En Inde, 15 % des 1,4 milliard d’habitants se réclament de confession musulmane, représentant 204 millions d’Indiens, qui sont, d’une manière ou d’une autre, de plus en plus fréquemment stigmatisés à cause de leur religion. Une application appelée Bulli Bai, lancée le 1er Janvier 2022, semble n’être qu’une nouvelle preuve du contrôle que les groupes Hindous extrémistes veulent avoir sur les musulmans et particulièrement sur les femmes musulmanes.
Qu'est ce que l'application Bulli Bai ?
L’application Bulli Bai dont le nom renvoie à des termes péjoratifs envers les femmes, met en ligne de fausses mises aux enchères de femmes musulmanes indiennes.
Journalistes, activistes, Prix Nobel, artistes, politiques ou encore actrice Bollywood, une centaine de femmes indiennes ont trouvé leur photo détournée sur l’application sans leur consentement. Ces femmes faisaient partie de voix s’exprimant contre les tendances grandissantes des mouvements anti musulmans et hindous nationalistes et se sont retrouvées humiliées et sexuellement dégradées en ligne.
#India: RSF denounces women journalists being offered for sale on @github #Bullibai app. @IsmatAraa (@TheWire_in), @khanthefatima (@ThePrintIndia), @_sayema (#RadioMirchi), @HibaBeg (@thequint) and @ainulrhbr delivered their chilling testimonies.?https://t.co/cb9AJ2CuT4
— RSF (@RSF_inter) January 5, 2022
D’où ce mouvement d’humiliation des Indiennes musulmanes a commencé ?
C’est en mai 2021, que ce mouvement contre les femmes musulmanes débute en Inde. C’est d’abord un youtuber nommé Liberal Dodge qui met aux enchères des femmes Pakistanaises dans ses directs.

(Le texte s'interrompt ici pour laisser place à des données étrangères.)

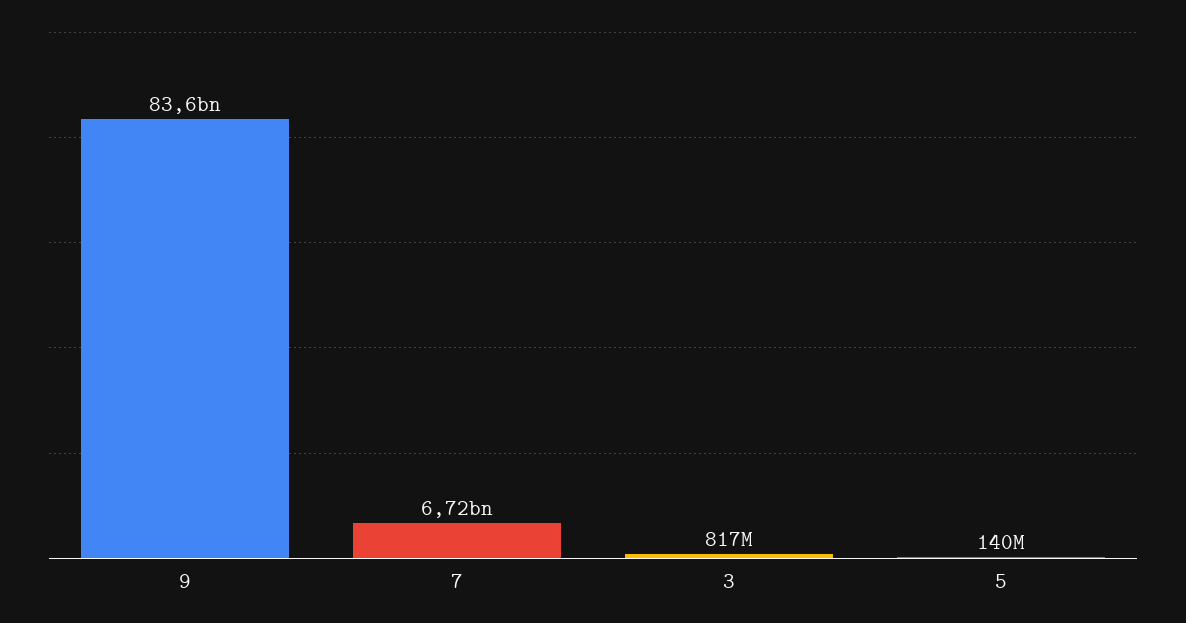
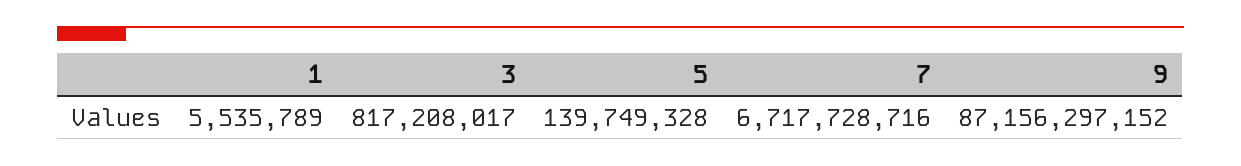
  {
-   "9": 83600000000,
+   "9": 87156297152,
    "7": 6717728716,
    "3": 817208017,
-   "5": 139749328
+   "5": 139749328,
+   "1": 5535789
  }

Par la suite, des groupes anonymes harcèlent d’autres femmes en ligne de la même manière.
En juillet 2021, un nouveau scandale éclate lorsque plusieurs photos de femmes musulmanes sont postées sur twitter avec la mention « Your deal of the day » (l'affaire du jour), via une application appelée Sulli Deal.
Au-delà des Sulli Deals, le journal Article 14 rapporte également avoir découvert plusieurs comptes issus de réseaux sociaux et créés par des nationalistes hindous publiant images et histoires pornographiques sur des femmes musulmanes tout en encourageant la violence sexuelle.
Quelles réactions en Inde face à ces comptes et applications qui visent à humilier ?
Après plusieurs plaintes contre les Sulli Deals et son objectivisation de femmes musulmanes, la plateforme hébergeant l’application (Github) l’a retirée. Au-delà de la réaction de la plateforme, certaines femmes regrettent que, malgré leurs plaintes enregistrées auprès de la police, peu voire pas d’actions ont été prises, dénonçant la lenteur d’un système qui a pu enhardir les créateurs de l’application Bulli Bai.
En 2022, et après les plaintes déposées contre Bulli Bai, les polices de Mumbai, de Delhi et de l'Uttarakhand ont lancé des investigations.
Le travail de la police s’est concentré sur les groupes influencés par l’idéologie hindoue d’extrême droite qui se dénomment les traditionnalistes.
#UPDATE | 'Bulli Bai' app case: The 21-year-old man arrested by Mumbai Police Cyber Cell has been identified as Vishal Kumar. Main accused in the case is a woman detained from Uttarakhand. Both of the accused know each other: Mumbai Police https://t.co/GcjJRj0xaF
— ANI (@ANI) January 4, 2022
Dans le cadre de Bulli Bai, quatre personnes ont été arrêtées : Vishal Kumar, Shweta Singh, Mayank Rawal et Niraj Bishnoi. Tous les quatre sont étudiants et ont entre 18 et 21 ans. Selon la police, le cerveau de l’opération est Schweta Singh qui, à 18 ans, a admis que ses actions étaient influencées par les groupes hindous extrémistes.
Peu de temps après, la police arrête également Aumkareshwar Thakur, créateur de l’application Sulli Deals.
Un enjeu plus global pour les Indiennes musulmanes ?
Certains témoignages de femmes mises aux enchères sur l’application Bulli Bai rapportent ne même pas être surprises, à cause de discriminations et harcèlements constants auxquels elles font déjà face au quotidien.
Au vu de l’augmentation des crimes de haine envers cette minorité en Inde, la peur d’un harcèlement, de violences voire d’un viol fait de plus en plus partie du quotidien des femmes musulmanes en Inde.